## Document section
• • •

ADR-006: RAG Tracing Namespace and SDK Design

Status: Accepted
Date: 2024-01-15
Deciders: SpanForge Core Team

Context

As Retrieval-Augmented Generation (RAG) pipelines become central to LLM deployments, SpanForge needs first-class observability for the query → retrieval → generation flow. Existing sf_observe provides generic LLM span tracing, but lacks:

Correlation of retrieval results with the generation that consumed them.
Grounding score tracking (are responses anchored in retrieved content?).
Session-level aggregates (total tokens, chunks, latency) across all pipeline phases.
Privacy controls over raw query text and document content.

The RAG tracing feature (Phase 13, F-20) must integrate with existing SpanForge conventions for local-first architecture (ADR-004), singleton clients (ADR-002), and the llm.* event namespace hierarchy.

Decision

Namespace

Introduce a new llm.rag.* namespace under spanforge.namespaces.retrieval:

Event	Payload class	Trigger
`llm.rag.query`	`RetrievalQueryPayload`	`sf_rag.trace_query()`
`llm.rag.retrieved`	`RetrievalResultPayload`	`sf_rag.trace_retrieval()`
`llm.rag.generated`	`RAGSpanPayload`	`sf_rag.trace_generation()`
`llm.rag.session`	`RAGSessionPayload`	`sf_rag.end_session()`

SDK client

A new SFRAGClient follows the established SFServiceClient base class pattern (ADR-002) and is registered as the sf_rag module-level singleton.

Session model

A session is an in-process accumulator keyed by session_id (auto-ULID or caller-supplied). Sessions are stored in a dict protected by a threading.Lock, consistent with the local-first architecture (ADR-004). Sessions are removed from the active map when end_session() is called.

Unknown session_id values passed to trace_retrieval() or trace_generation() are silently ignored (no exception raised) to allow fire-and-forget usage patterns without crashing on session mismatches.

Privacy

Raw query text is never stored; only SHA-256(query.encode("utf-8")) is recorded as query_hash.

• • •

## Data extracts
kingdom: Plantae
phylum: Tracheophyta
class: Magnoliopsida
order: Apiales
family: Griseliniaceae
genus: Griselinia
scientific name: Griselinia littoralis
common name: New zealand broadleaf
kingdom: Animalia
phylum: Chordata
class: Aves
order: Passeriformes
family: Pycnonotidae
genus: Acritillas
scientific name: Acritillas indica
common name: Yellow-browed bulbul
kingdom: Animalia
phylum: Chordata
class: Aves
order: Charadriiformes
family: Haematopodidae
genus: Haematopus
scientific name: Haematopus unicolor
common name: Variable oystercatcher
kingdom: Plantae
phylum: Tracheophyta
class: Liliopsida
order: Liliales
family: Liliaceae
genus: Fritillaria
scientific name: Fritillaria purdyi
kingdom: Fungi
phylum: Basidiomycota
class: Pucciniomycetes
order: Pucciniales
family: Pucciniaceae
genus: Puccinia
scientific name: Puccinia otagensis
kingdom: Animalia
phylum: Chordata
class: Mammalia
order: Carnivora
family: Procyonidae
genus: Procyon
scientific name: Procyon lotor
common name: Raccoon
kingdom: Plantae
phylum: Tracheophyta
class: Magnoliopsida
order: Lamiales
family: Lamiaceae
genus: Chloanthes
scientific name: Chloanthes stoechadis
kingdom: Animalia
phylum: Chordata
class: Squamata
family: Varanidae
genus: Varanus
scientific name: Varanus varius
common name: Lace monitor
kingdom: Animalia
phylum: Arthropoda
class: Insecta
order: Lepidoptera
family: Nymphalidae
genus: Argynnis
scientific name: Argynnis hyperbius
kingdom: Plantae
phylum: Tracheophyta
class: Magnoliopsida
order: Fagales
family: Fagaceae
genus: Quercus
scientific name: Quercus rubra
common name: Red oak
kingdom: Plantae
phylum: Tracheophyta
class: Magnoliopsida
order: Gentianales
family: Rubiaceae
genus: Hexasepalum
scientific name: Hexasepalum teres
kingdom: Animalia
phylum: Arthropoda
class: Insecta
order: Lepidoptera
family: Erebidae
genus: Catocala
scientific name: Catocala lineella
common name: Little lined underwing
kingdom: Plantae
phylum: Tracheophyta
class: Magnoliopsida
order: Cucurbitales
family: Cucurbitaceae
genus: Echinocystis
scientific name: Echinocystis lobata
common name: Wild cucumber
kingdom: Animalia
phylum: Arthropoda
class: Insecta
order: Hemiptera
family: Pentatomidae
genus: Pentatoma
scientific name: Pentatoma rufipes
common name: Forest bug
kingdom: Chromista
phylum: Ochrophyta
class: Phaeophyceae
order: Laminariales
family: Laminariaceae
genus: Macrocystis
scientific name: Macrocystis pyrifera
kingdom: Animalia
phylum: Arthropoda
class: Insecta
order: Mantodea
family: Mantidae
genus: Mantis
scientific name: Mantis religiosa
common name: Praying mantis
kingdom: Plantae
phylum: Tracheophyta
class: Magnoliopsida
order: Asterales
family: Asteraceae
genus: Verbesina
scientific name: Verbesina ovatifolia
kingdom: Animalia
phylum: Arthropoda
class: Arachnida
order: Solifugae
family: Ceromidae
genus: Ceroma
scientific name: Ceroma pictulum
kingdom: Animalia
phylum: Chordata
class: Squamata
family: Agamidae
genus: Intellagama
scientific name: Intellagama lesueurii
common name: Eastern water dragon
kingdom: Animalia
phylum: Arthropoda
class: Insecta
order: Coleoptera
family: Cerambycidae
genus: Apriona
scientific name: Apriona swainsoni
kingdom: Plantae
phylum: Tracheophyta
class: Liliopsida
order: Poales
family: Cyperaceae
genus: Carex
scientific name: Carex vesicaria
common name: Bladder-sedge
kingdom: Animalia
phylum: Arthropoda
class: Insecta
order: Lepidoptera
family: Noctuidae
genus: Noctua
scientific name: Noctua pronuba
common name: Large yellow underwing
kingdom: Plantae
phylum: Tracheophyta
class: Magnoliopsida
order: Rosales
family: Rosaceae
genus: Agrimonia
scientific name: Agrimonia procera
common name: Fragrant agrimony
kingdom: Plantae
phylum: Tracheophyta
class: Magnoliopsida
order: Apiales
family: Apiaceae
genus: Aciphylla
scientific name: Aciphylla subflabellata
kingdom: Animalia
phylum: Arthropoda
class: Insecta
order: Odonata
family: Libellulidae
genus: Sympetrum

• • •

## Your task
According to the RAG tracing decision record, what is recorded in place of raw query text? The records are separate material, unrelated to the text.

## Answer to this exercise
Only the SHA-256 hash of the query, recorded as query_hash.